WHAT TO WORK ON: Every entry is to be written out word for word.

MATERIAL FOR THIS EXERCISE:

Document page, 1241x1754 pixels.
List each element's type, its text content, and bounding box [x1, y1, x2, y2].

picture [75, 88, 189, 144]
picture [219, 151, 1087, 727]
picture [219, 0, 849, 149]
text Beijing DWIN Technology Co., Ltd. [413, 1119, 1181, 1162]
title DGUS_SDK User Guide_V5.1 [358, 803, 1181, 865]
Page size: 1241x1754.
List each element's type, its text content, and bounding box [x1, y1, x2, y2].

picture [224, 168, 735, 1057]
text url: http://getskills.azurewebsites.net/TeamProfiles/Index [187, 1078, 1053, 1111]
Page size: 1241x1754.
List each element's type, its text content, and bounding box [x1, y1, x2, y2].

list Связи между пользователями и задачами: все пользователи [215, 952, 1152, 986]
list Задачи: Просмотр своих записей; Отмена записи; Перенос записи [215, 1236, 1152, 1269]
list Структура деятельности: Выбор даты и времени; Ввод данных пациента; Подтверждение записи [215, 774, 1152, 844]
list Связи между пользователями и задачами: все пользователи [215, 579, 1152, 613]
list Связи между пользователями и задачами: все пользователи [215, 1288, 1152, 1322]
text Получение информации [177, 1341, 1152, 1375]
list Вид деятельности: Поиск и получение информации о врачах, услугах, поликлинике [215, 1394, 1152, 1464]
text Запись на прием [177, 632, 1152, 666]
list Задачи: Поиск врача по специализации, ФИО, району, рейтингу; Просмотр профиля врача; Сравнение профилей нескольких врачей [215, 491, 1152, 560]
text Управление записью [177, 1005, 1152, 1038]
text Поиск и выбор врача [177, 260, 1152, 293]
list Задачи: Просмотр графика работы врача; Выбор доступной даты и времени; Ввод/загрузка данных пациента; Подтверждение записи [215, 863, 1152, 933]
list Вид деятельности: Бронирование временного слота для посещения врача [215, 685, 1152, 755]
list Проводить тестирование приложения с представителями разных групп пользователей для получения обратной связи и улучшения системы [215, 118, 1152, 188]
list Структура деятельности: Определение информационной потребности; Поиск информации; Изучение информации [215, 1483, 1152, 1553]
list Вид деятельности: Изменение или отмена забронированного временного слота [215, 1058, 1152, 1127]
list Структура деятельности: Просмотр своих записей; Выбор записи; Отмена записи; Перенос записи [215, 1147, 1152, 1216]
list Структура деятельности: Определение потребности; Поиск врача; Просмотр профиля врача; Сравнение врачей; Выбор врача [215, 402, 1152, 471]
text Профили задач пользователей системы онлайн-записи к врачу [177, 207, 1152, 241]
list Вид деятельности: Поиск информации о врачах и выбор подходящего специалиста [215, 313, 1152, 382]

SOLUTION FOR THIS EXERCISE:
Document page, 1241x1754 pixels.
List each element's type, its text content, and bounding box [x1, y1, x2, y2].

picture [75, 88, 189, 144]
picture [219, 151, 1087, 727]
picture [219, 0, 849, 149]
text Beijing DWIN Technology Co., Ltd. [413, 1119, 1181, 1162]
title DGUS_SDK User Guide_V5.1 [358, 803, 1181, 865]
Page size: 1241x1754.
List each element's type, its text content, and bounding box [x1, y1, x2, y2].

picture [224, 168, 735, 1057]
text url: http://getskills.azurewebsites.net/TeamProfiles/Index [187, 1078, 1053, 1111]
Page size: 1241x1754.
List each element's type, its text content, and bounding box [x1, y1, x2, y2].

list Связи между пользователями и задачами: все пользователи [215, 952, 1152, 986]
list Задачи: Просмотр своих записей; Отмена записи; Перенос записи [215, 1236, 1152, 1269]
list Структура деятельности: Выбор даты и времени; Ввод данных пациента; Подтверждение записи [215, 774, 1152, 844]
list Связи между пользователями и задачами: все пользователи [215, 579, 1152, 613]
list Связи между пользователями и задачами: все пользователи [215, 1288, 1152, 1322]
text Получение информации [177, 1341, 1152, 1375]
list Вид деятельности: Поиск и получение информации о врачах, услугах, поликлинике [215, 1394, 1152, 1464]
text Запись на прием [177, 632, 1152, 666]
list Задачи: Поиск врача по специализации, ФИО, району, рейтингу; Просмотр профиля врача; Сравнение профилей нескольких врачей [215, 491, 1152, 560]
text Управление записью [177, 1005, 1152, 1038]
text Поиск и выбор врача [177, 260, 1152, 293]
list Задачи: Просмотр графика работы врача; Выбор доступной даты и времени; Ввод/загрузка данных пациента; Подтверждение записи [215, 863, 1152, 933]
list Вид деятельности: Бронирование временного слота для посещения врача [215, 685, 1152, 755]
list Проводить тестирование приложения с представителями разных групп пользователей для получения обратной связи и улучшения системы [215, 118, 1152, 188]
list Структура деятельности: Определение информационной потребности; Поиск информации; Изучение информации [215, 1483, 1152, 1553]
list Вид деятельности: Изменение или отмена забронированного временного слота [215, 1058, 1152, 1127]
list Структура деятельности: Просмотр своих записей; Выбор записи; Отмена записи; Перенос записи [215, 1147, 1152, 1216]
list Структура деятельности: Определение потребности; Поиск врача; Просмотр профиля врача; Сравнение врачей; Выбор врача [215, 402, 1152, 471]
text Профили задач пользователей системы онлайн-записи к врачу [177, 207, 1152, 241]
list Вид деятельности: Поиск информации о врачах и выбор подходящего специалиста [215, 313, 1152, 382]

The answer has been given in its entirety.